Y eso es justamente lo que hacen: pedalear. Pedalear en silencio. Seguir navegando sin rumbo por las oscuras aguas hasta perderse de vista en el horizonte.
Tenemos que hablar
–Tenemos que hablar.
Eso dijo ella con pesadumbre. Algo aturdido, me senté en el sofá donde solíamos ignorarnos. Pero esta vez no encendimos la tele. Apenas recuerdo lo que finalmente hablamos (mi memoria tiende a suprimir las catástrofes). El caso es que ahora vivo lejos de ella, en las afueras, entregado a una existencia gélida y crepuscular.

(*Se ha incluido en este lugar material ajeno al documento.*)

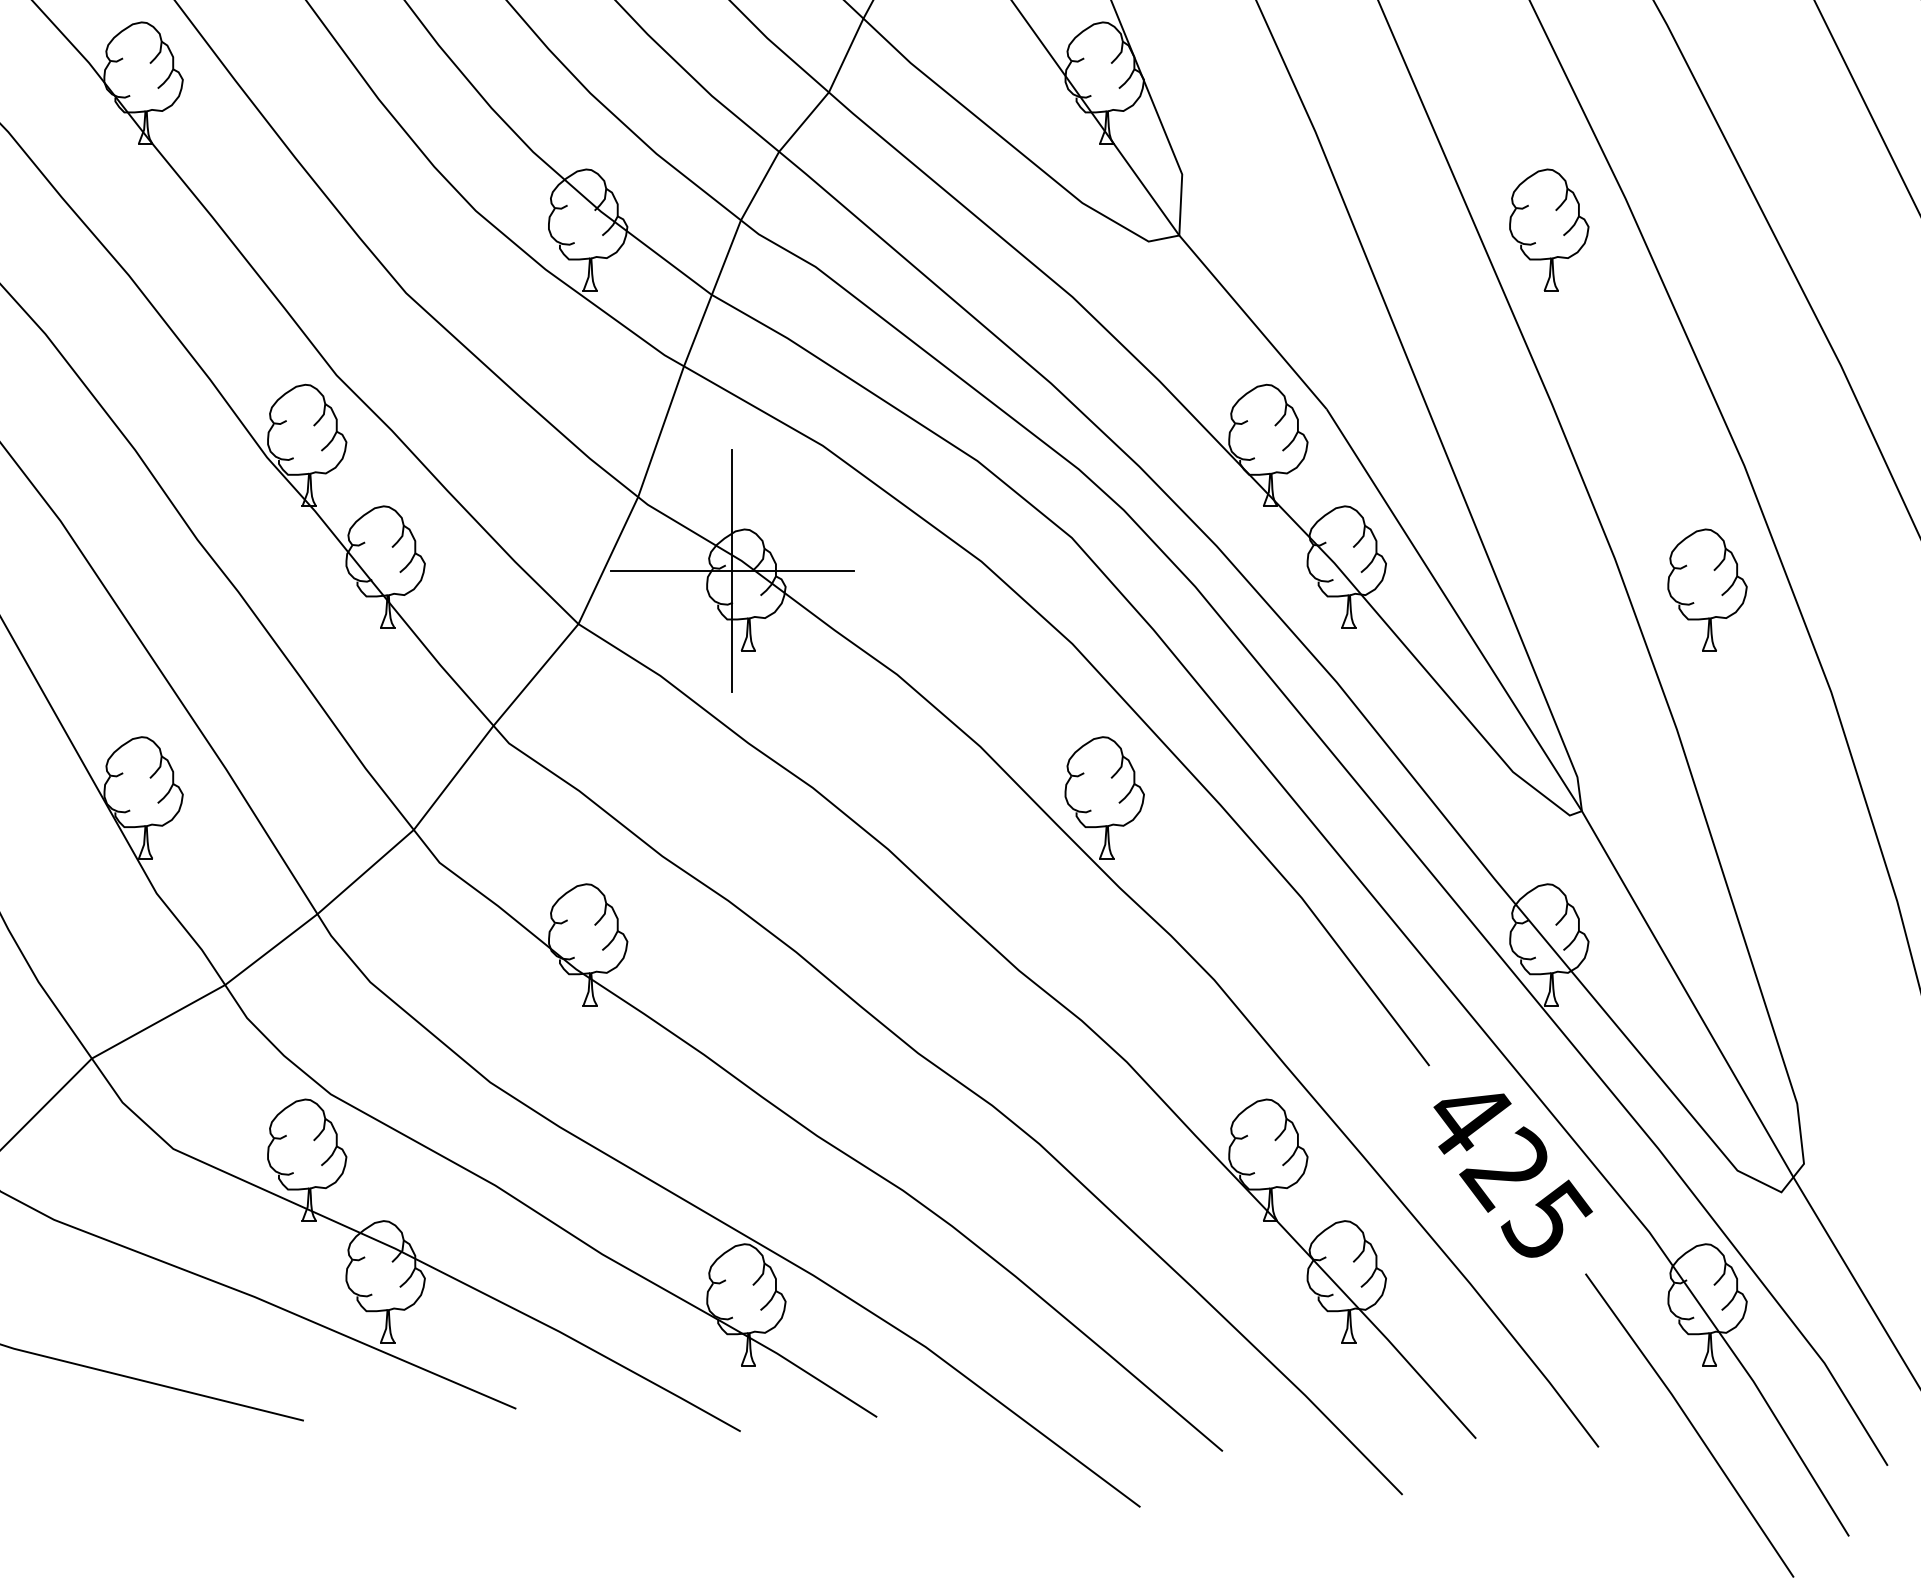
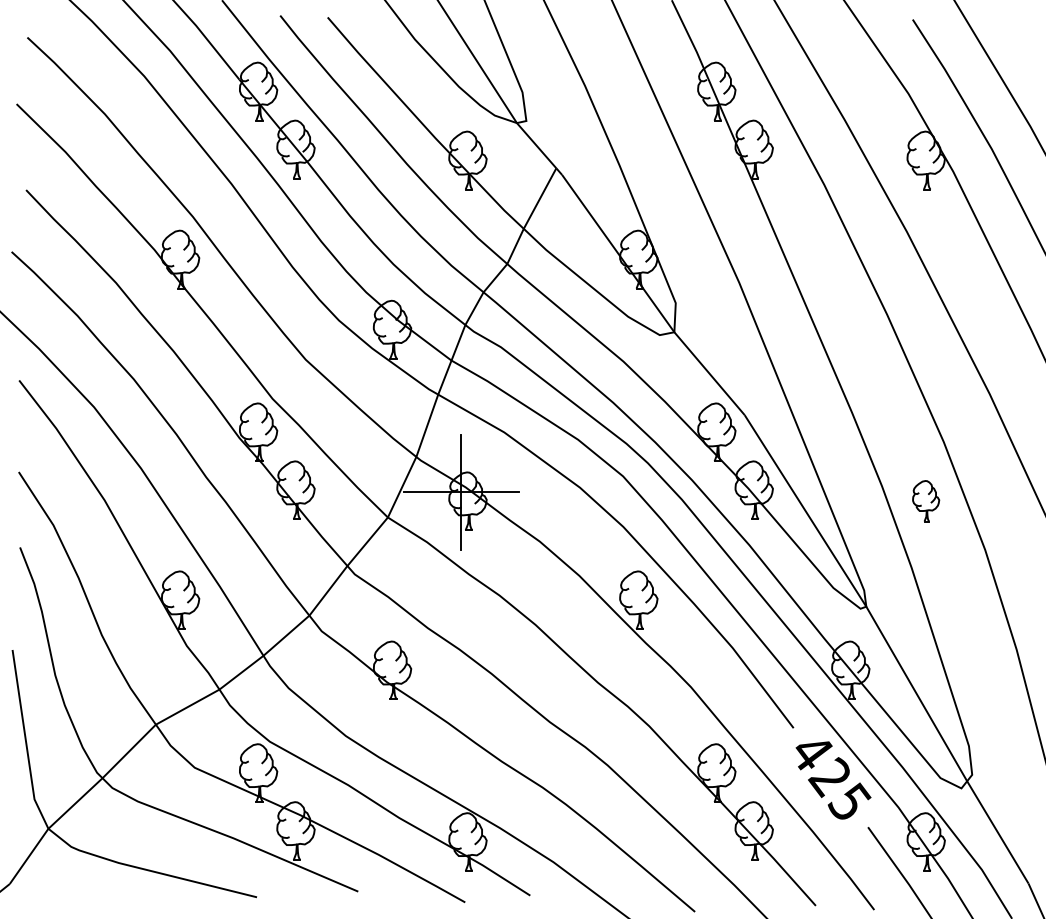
part: (1548, 229) -> (850, 329), removed
part: (1706, 588) -> (925, 500), size x0.7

Fantasmagórica, para ser exactos.
Al principio, achaqué mis visiones nocturnas a la añoranza (no en vano, aquellas fugaces mujeres del pasillo parecían vestir como ella). Luego, a la vertiginosa desnutrición (únicamente me alimentaba de pan seco y agua corriente). Por último, comprendí con pavor que los fantasmas no procedían de mi tristeza, sino del más allá. Lo supe por el modo en que me abrazaban. Eran almas en pena, dolientes criaturas sin tiempo, espectros quejumbrosos que paulatinamente invadían mi nueva casa en las afueras. Lo peor del asunto (y por eso estoy bajo la cama) es que ahora hay veinte o treinta reunidos en el salón, esperándome en absoluto silencio. Pude verlos hace un rato, justo antes de huir despavorido, cuando el señor del sombrero me cogió del brazo y me dijo con voz de ultratumba:
–Tenemos que hablar.
El Santo Grial
Para Ana María Shua
El héroe atravesó desiertos, laberintos, junglas. Decapitó minotauros y cíclopes. Cayó en telarañas gigantes. Trepó árboles infinitos. Hasta que finalmente, ya anciano, encontró el Santo Grial. Lo custodiaban un monje y un dragón. Si bebes de esta copa, dijo con gravedad el monje, vivirás eternamente. En el rostro decrépito del héroe se dibujó una sonrisa. Al parecer, no había sacrificado en vano su existencia, donde nunca hubo amor ni alegría, sólo búsqueda tenaz. Ahora bien, prosiguió el monje elevando la voz, vivirás eternamente, en círculo, la misma vida que tuviste. Y no otra. Aturdido, el héroe reflexionó unos instantes. Después se desplomó en el suelo como un títere, vencido por la tristeza, mientras las fauces del dragón exhalaban una carcajada de fuego.
Rezar
Rezar en voz baja. Eso hace el paracaidista desde aquel día. Rezar en voz baja mientras el viento agita con levedad la enorme telaraña donde permanece adherido. Rezar en voz baja sus oraciones. Y no dejarse intimidar por los esqueletos que penden alrededor.
La memoria de cristal
Tras el Apocalipsis, un radar enviado desde Júpiter para confirmar la extinción del hombre, desciende con lentitud hacia las profundidades del Océano Pacífico, donde algo parece latir. Y es que abajo del todo, en mitad de un silencio vagamente iluminado por criaturas abisales, el único espejo que la Gran Explosión no ha logrado romper emite en orden cronológico, antes de apagarse para siempre, todas las imágenes que componen su memoria de cristal, demorándose en aquéllas donde aparece la mujer que lo tuvo en su alcoba hasta el fin, una joven risueña que ya no existe, aficionada a bailar desnuda ante él ciertas noches de verano, cuando todo era posible todavía en este rincón de la galaxia.